Columna: ¿Quiere que la gente ahorre? Oblíguelos.
por Dan Ariely
En Chile, el pasado mes de junio, tuve la oportunidad de pasar un tiempo con Felipe Kast, el nuevo ministro de Planificación del gobierno, y algunos de sus compadres. (También fuimos a bailar, pero esa es otra historia.) Uno de los temas de los que hablamos fue el plan de ahorro para la jubilación chileno.
Por ley, el 11% del salario de cada empleado se transfiere automáticamente a una cuenta de jubilación. Los empleados seleccionan su nivel de riesgo preferido, con las siguientes restricciones: no pueden elegir ni acciones ni bonos al 100%, y el porcentaje de acciones que pueden seleccionar disminuye a medida que envejecen. Cuando los empleados se jubilan, sus ahorros se convierten en anualidades. El gobierno subasta los derechos para anualizar a los jubilados en grupos de 250 000 personas.
Este enfoque, concebido de manera brillante, resuelve los espinosos desafíos conductuales e institucionales. Desde el punto de vista del comportamiento, reconoce que a las personas no se les dan bien dos aspectos de la planificación financiera para la jubilación (decidir ahorrar y eliminar el riesgo en los últimos años) y las obliga a actuar de una manera mejor. Al mismo tiempo, el sistema reconoce que las personas que se inscriben en planes de jubilación gestionan su propio riesgo con bastante facilidad. Por lo tanto, las decisiones de inversión se dejan en manos de la persona, con límites a las conductas demasiado arriesgadas, especialmente a medida que la persona envejece, cuando las malas decisiones pueden causar un daño irrecuperable.

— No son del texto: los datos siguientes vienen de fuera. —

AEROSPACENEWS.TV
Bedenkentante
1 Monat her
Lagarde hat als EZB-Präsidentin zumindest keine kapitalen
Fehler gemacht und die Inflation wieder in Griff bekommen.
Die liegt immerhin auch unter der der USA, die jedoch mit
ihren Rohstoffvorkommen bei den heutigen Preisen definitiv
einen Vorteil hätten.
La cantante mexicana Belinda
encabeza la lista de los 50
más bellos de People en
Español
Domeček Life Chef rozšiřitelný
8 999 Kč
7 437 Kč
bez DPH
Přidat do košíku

Institucionalmente, Chile ha resuelto un antiguo problema con las anualidades. Predecir cuánto tiempo vivirán las personas es arriesgado, por lo que las compañías de seguros cobran una prima alta para cubrir ese riesgo, lo que hace que el mercado sea ineficiente. Las anualidades también sufren un problema de selección adversa, lo que aumenta aún más el riesgo. (El ejemplo clásico de selección adversa es el seguro médico: las personas más sanas son las que tienen menos probabilidades de optar por él, lo que aumenta el riesgo del fondo común y hace que la atención médica sea menos atractiva para las compañías de seguros y que las pólizas sean más caras para las personas que las desean). Al agrupar el riesgo, el gobierno chileno convierte las anualidades en un negocio atractivo con más competencia y mejores precios. Y dado que todo el mundo está obligado a anualizar, el problema de la selección adversa simplemente desaparece.
Me impresionó este sistema y me preguntaba cómo funcionaría en los Estados Unidos, donde nuestro propio programa de ahorro obligatorio, la Seguridad Social, se esfuerza esporádicamente por privatizarlo.
Sospecho que los estadounidenses considerarían que el sistema chileno es torpe y limitante, un ejemplo flagrante de control de un estado niñera. Puede obligarme a ahorrar dinero si lo saca de mis frías y muertas manos. Paradójicamente, aceptamos gustosamente una regulación profundamente controladora (y cara) sobre nuestro comportamiento en otros ámbitos con poca reflexión o protesta. Tenga en cuenta las restricciones que permitimos para conducir. Póngase el cinturón de seguridad. Conduzca a esta velocidad. Asume el coste de las bolsas de aire. Contamine solo una cantidad. No envíe mensajes de texto mientras conduce.
¿Por qué aceptamos tanta intervención del gobierno en la conducción, pero nos irritamos cuando se trata de unas cuantas reglas simples que nos ayudarían a tomar mejores decisiones financieras? Probablemente no sea porque pensemos que somos más inteligentes con las finanzas que con la conducción. Creo que la razón tiene que ver con nuestra capacidad de imaginar consecuencias negativas. Los accidentes automovilísticos tienen una manera de comunicar vívidamente nuestra incompetencia como conductores y de dejar muy claras las ventajas de la regulación. La mala administración del dinero puede tener consecuencias igualmente devastadoras, pero son menos evidentes. Incluso en tiempos de crisis económica, no reconocemos nuestro mal juicio porque las personas que nos rodean están en el mismo barco y comparamos nuestra suerte con la de ellos.
¿Por qué aceptamos tanta intervención del gobierno en algunas áreas, pero nos irritamos cuando se trata de unas cuantas reglas simples en otras?
Pero la incapacidad de ver nuestra propia irracionalidad no debería ser excusa para dejar que pase desapercibida. Tenemos que analizar en qué son buenas las personas y los mercados y en qué no, y utilizar esos conocimientos para mejorar nuestras instituciones. El enfoque de Chile con respecto al ahorro nos demuestra que se puede hacer y que se hace bien.